### SEZIONE DEL TESTO
Nessuno si aspettava una reazione di questo tenore. Ma la situazione, con terribili ricadu­te sulla salute delle popolazioni, sta degene­rando. Nell’ospedale di Mogadiscio i medici riscontrano «orribili malformazioni e muta­zioni genetiche nei bambini», riferisce un di­plomatico delle Nazioni Unite mentre ci mo­stra alcune raccapriccianti immagini di bam­bini affetti da patologie sconosciute ai medi­ci locali. Fino ad ora, però, le condizioni di perdurante instabilità hanno impedito che si organizzasse una ricognizione basata su me­todi da ricerca scientifica. «Mi aspetto che la comunità internazionale si impegni a rispet­tare immediatamente le nostre acque», ha proseguito Hassan Sheikh Mohamud nel cor­so del vertice a porte chiuse ospitato a New York lo scorso 29 aprile.

### MATERIALE DI PARTENZA
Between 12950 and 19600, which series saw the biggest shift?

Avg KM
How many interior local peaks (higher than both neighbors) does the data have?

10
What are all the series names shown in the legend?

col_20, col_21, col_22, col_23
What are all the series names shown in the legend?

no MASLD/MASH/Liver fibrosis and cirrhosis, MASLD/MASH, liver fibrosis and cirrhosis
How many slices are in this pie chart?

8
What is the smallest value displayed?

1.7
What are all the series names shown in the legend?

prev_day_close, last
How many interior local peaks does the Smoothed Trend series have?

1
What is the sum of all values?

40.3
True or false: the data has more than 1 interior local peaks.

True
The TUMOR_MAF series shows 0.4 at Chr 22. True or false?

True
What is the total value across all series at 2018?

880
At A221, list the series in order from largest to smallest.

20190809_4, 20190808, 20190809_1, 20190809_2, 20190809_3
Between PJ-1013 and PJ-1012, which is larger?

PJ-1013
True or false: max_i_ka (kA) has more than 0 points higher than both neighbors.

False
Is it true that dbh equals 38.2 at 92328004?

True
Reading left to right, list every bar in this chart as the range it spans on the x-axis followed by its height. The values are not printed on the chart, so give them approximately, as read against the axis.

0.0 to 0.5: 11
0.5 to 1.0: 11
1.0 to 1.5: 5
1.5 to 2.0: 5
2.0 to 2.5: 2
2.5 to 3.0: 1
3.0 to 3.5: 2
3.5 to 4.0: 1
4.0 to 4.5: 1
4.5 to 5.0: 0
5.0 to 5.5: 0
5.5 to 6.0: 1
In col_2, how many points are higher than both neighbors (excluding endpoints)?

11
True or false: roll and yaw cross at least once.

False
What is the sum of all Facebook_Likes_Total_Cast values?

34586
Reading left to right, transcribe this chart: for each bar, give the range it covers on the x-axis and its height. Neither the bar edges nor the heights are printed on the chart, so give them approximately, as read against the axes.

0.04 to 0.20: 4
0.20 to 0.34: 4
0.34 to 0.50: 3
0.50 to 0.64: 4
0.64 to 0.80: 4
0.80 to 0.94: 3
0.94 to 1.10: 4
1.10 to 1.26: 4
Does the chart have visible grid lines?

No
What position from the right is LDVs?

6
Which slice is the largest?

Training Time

### ATTIVITÀ RICHIESTE
- A) Riscrivi in forma più breve il paragrafo del brano sulla Somalia che comincia con «Nessuno si aspettava», conservandone i fatti principali.
- B) Scrivi il seguito del brano sulla Somalia, a partire dal punto in cui termina.
L'elenco proviene da una fonte diversa rispetto al brano sulla Somalia.

### RISULTATI DELLE ATTIVITÀ
- A) Nessuno prevedeva una reazione simile, ma la situazione sta peggiorando, con gravi conseguenze sulla salute della popolazione. Un diplomatico delle Nazioni Unite riferisce che nell'ospedale di Mogadiscio i medici riscontrano «orribili malformazioni e mutazioni genetiche nei bambini». Mostra anche immagini di bambini colpiti da patologie sconosciute ai medici locali. La persistente instabilità ha finora impedito un'indagine condotta con metodi scientifici. Al vertice a porte chiuse tenutosi a New York il 29 aprile scorso, Hassan Sheikh Mohamud ha chiesto alla comunità internazionale di rispettare subito «le nostre acque».

- B)
A confermare che le rotte illegali vedono l’I­talia tra le piattaforme logistiche per la rac­colta e l’invio di veleni ci sono due inchieste, ancora aperte, a cui hanno lavorato anche le autorità inglesi. Le indagini ’Bakara’ e ’Boar­ding Pass’, condotte dalla Procura di Modi­ca (Ragusa) e dalle Direzioni distrettuali an­timafia di Catania e Firenze hanno porta­to all’arresto di 23 persone «facenti capo a due organizzazioni transnazionali». Gra­zie al contributo dell’Ufficio antifrode del­l’Agenzia delle dogane, con la collabora­zione di 007 di vari Paesi, indagando su u­na rotta di traffici illeciti di rifiuti derivan­ti da autovetture in disuso, si è scoperto che l’accordo tra boss italiani e signori del­la guerra somali va ben al di là della ferra­glia e del traffico di persone, che da solo movimentava enormi flussi di denaro, «sti­mati – si legge negli atti dell’inchiesta – in oltre 25 milioni di euro all’anno».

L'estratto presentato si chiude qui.